Your goal: The records below are to be transcribed exactly as they appear.
○ ○ ○ ○
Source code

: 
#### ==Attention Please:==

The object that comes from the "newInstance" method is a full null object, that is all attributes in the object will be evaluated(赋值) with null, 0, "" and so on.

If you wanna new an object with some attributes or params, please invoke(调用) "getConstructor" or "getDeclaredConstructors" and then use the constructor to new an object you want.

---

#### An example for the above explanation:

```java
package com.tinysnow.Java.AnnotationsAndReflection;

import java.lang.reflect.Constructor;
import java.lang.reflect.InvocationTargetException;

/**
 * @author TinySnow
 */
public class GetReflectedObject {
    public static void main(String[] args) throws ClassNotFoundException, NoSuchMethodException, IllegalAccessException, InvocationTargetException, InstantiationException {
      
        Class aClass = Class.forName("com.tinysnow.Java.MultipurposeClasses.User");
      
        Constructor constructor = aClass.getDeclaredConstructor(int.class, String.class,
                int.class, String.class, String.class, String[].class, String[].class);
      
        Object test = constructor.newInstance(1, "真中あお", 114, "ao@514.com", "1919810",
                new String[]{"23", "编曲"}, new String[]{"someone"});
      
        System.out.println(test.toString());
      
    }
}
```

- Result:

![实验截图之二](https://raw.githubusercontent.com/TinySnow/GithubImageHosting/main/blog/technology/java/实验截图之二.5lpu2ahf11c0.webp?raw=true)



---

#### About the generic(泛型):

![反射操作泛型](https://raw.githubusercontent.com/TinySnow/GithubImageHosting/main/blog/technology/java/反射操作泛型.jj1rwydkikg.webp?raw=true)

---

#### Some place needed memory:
○ ○ ○ ○
Expected output:
Source code

: 
#### ==Attention Please:==

The object that comes from the "newInstance" method is a full null object, that is all attributes in the object will be evaluated(赋值) with null, 0, "" and so on.

If you wanna new an object with some attributes or params, please invoke(调用) "getConstructor" or "getDeclaredConstructors" and then use the constructor to new an object you want.

---

#### An example for the above explanation:

```java
package com.tinysnow.Java.AnnotationsAndReflection;

import java.lang.reflect.Constructor;
import java.lang.reflect.InvocationTargetException;

/**
 * @author TinySnow
 */
public class GetReflectedObject {
    public static void main(String[] args) throws ClassNotFoundException, NoSuchMethodException, IllegalAccessException, InvocationTargetException, InstantiationException {
      
        Class aClass = Class.forName("com.tinysnow.Java.MultipurposeClasses.User");
      
        Constructor constructor = aClass.getDeclaredConstructor(int.class, String.class,
                int.class, String.class, String.class, String[].class, String[].class);
      
        Object test = constructor.newInstance(1, "真中あお", 114, "ao@514.com", "1919810",
                new String[]{"23", "编曲"}, new String[]{"someone"});
      
        System.out.println(test.toString());
      
    }
}
```

- Result:

![实验截图之二](https://raw.githubusercontent.com/TinySnow/GithubImageHosting/main/blog/technology/java/实验截图之二.5lpu2ahf11c0.webp?raw=true)



---

#### About the generic(泛型):

![反射操作泛型](https://raw.githubusercontent.com/TinySnow/GithubImageHosting/main/blog/technology/java/反射操作泛型.jj1rwydkikg.webp?raw=true)

---

#### Some place needed memory:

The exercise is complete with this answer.